In 2015, astronaut Andreas Mogensen snapped this photo of a thunderstorm from the International Space Station.
Dark fluffy thunderclouds don’t just fuel dramatic storms, they also produce some of the most energetic flashes of light on the planet — and brilliant sky displays known as ultrasonic “elves.” Now, new findings have painted a clearer picture of what’s going on in the silent interludes of a stormy sky.
For a long time, scientists have been searching for gamma-ray flashes in the deep folds of the universe. In 1994, while peering out into space in search for these signals, a NASA instrument happened to pick up on gamma-ray flashes that were emitted from somewhere closer to home — earthly thunderclouds.
These flashes, the most energetic natural phenomena on our planet, became known as terrestrial gamma-ray flashes (TGFs). They’re created when a thunderstorms’ strong electric field excites atmospheric particles, which then emit radiation. But not much was known about what causes this high-energy phenomenon.
To figure this out, a group of researchers analyzed data from a European Space Agency instrument called the Atmosphere-Space Interactions Monitor (ASIM) aboard the International Space Station. The ASIM is the first instrument to be used for the purpose of detecting TGFs, rather than their even brighter doppelgängers out in deep space, said Torsten Neubert, the head scientist of the ASIM and lead author of a study published Dec. 10 in the journal Science.
Their measurements showed a very specific sequence of events, lasting only a couple of milliseconds long, during a lightning strike. First, they detected an increase in light, which corresponds to the birth of a lightning bolt. During that process, a cloud creates both an electric field and a leader — a path of ionized air. They then detected a big peak in X-rays and gamma-rays, which correspond to the TGF, and then a huge optical pulse, Neubert told Live Science.
This optical pulse traveled up from the thundercloud to the ionosphere, a region of the atmosphere some 50 to 600 miles (80 to 1,000 kilometers) above Earth’s surface. The pulse was “so powerful that it excited the lower region of the ionosphere,” which is approximately 100 kilometers far and wide, Neubert said. In other words, it excited free electrons in the ionosphere, which then began colliding with neutral nitrogen and then emitted radiation.
This radiation is defined by another weather phenomenon, similar to auroras, called “elves,” in which millisecond-long bursts of visible light and ultraviolet radiation glow in an expanding ring around a lightning strike. These luminous celestial beings, however, are visible only with the most sensitive equipment.

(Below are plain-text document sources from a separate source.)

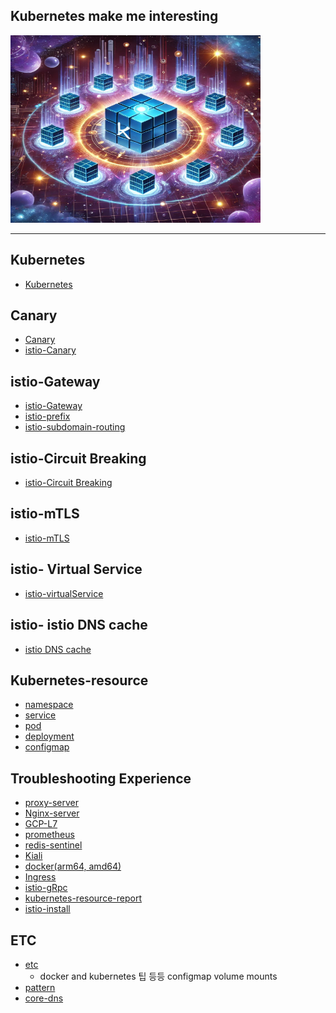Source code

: Kubernetes make me interesting
---

<img src="img.png" width="400" height="300"/>

---
## Kubernetes
- [Kubernetes](https://github.com/youyoungnam/kubernetes-implement/tree/main/k8s-preparation)


## Canary
- [Canary](https://github.com/youyoungnam/kubernetes-implement/tree/main/Canary)
- [istio-Canary](https://github.com/youyoungnam/kubernetes-implement/tree/main/Canary/istio-canary)


## istio-Gateway
- [istio-Gateway](https://github.com/youyoungnam/kubernetes-implement/tree/main/istio/Istio-gateway)
- [istio-prefix](https://github.com/youyoungnam/kubernetes-implement/tree/main/istio/istio-prifx)
- [istio-subdomain-routing](https://github.com/youyoungnam/kubernetes-implement/tree/main/istio/istio-subdomain-routing)


## istio-Circuit Breaking
- [istio-Circuit Breaking](https://github.com/youyoungnam/kubernetes-implement/tree/main/istio/istio-Circuit-Breaking)


## istio-mTLS
- [istio-mTLS](https://github.com/youyoungnam/kubernetes-implement/tree/main/istio/istio-mtls)


## istio- Virtual Service
- [istio-virtualService](https://github.com/youyoungnam/kubernetes-implement/tree/main/istio/istio-virtualService)

## istio- istio DNS cache
- [istio DNS cache](https://github.com/youyoungnam/kubernetes-implement/tree/main/istio/istio-coredns)


## Kubernetes-resource
- [namespace](https://github.com/youyoungnam/kubernetes-implement/tree/main/resources/namespace)
- [service](https://github.com/youyoungnam/kubernetes-implement/tree/main/resources/service)
- [pod](https://github.com/youyoungnam/kubernetes-implement/tree/main/resources/pod)
- [deployment](https://github.com/youyoungnam/kubernetes-implement/tree/main/resources/deployment)
- [configmap](https://github.com/youyoungnam/kubernetes-implement/tree/main/resources/configmap)


## Troubleshooting Experience
- [proxy-server](https://github.com/youyoungnam/kubernetes-implement/tree/main/troubleshooting/Proxy-server)
- [Nginx-server](https://github.com/youyoungnam/kubernetes-implement/tree/main/troubleshooting/Nginx-Proxy)
- [GCP-L7](https://github.com/youyoungnam/kubernetes-implement/tree/main/troubleshooting/GCP-L7(Load-Balancer))
- [prometheus](https://github.com/youyoungnam/kubernetes-implement/tree/main/troubleshooting/prometheus)
- [redis-sentinel](https://github.com/youyoungnam/kubernetes-implement/tree/main/troubleshooting/redis-sentinel)
- [Kiali](https://github.com/youyoungnam/kubernetes-implement/tree/main/troubleshooting/Kiali)
- [docker(arm64, amd64)](https://github.com/youyoungnam/kubernetes-implement/tree/main/troubleshooting/amd64-arm64)
- [Ingress](https://github.com/youyoungnam/kubernetes-implement/tree/main/troubleshooting/Ingress)
- [istio-gRpc](https://github.com/youyoungnam/kubernetes-implement/tree/main/troubleshooting/istio-gRpc)
- [kubernetes-resource-report](https://github.com/youyoungnam/kubernetes-implement/tree/main/troubleshooting/kubernetes-resource-report)
- [istio-install](https://github.com/youyoungnam/kubernetes-implement/tree/main/troubleshooting/istio-install)

## ETC
- [etc](https://github.com/youyoungnam/kubernetes-implement/tree/main/etc)
  - docker and kubernetes 팁 등등 configmap volume mounts
- [pattern](https://github.com/youyoungnam/kubernetes-implement/tree/main/pattern)
- [core-dns](https://github.com/youyoungnam/kubernetes-implement/tree/main/etc/core-dns)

Prior to this study, elves were thought to be unrelated to thunderstorms. Their findings suggest that the same lightning bolt triggers both TGFs and elves, though it’s not clear if TGFs have any role in producing the elves, Neubert said. It’s also not clear if TGFs and elves happen every time lightning strikes, but it likely happens much more often than we can detect, he added.
Another recent finding, published Dec. 10 in the Journal of Geophysical Research Atmospheres, suggests that TGFs happen right before visible lightning. These brilliant flashes occur right before a pulse of electricity shoots through the charged cloud, becoming a lightning bolt, according to a statement. Both of these studies were presented this week at the American Geophysical Union’s annual meeting in San Francisco.
“A lot of stuff is happening within space observations for lightning,” some for monitoring weather and some for understanding the phenomenon, Neubert said. “Taken together [there’s a] truly magnificent couple of years that are coming up.”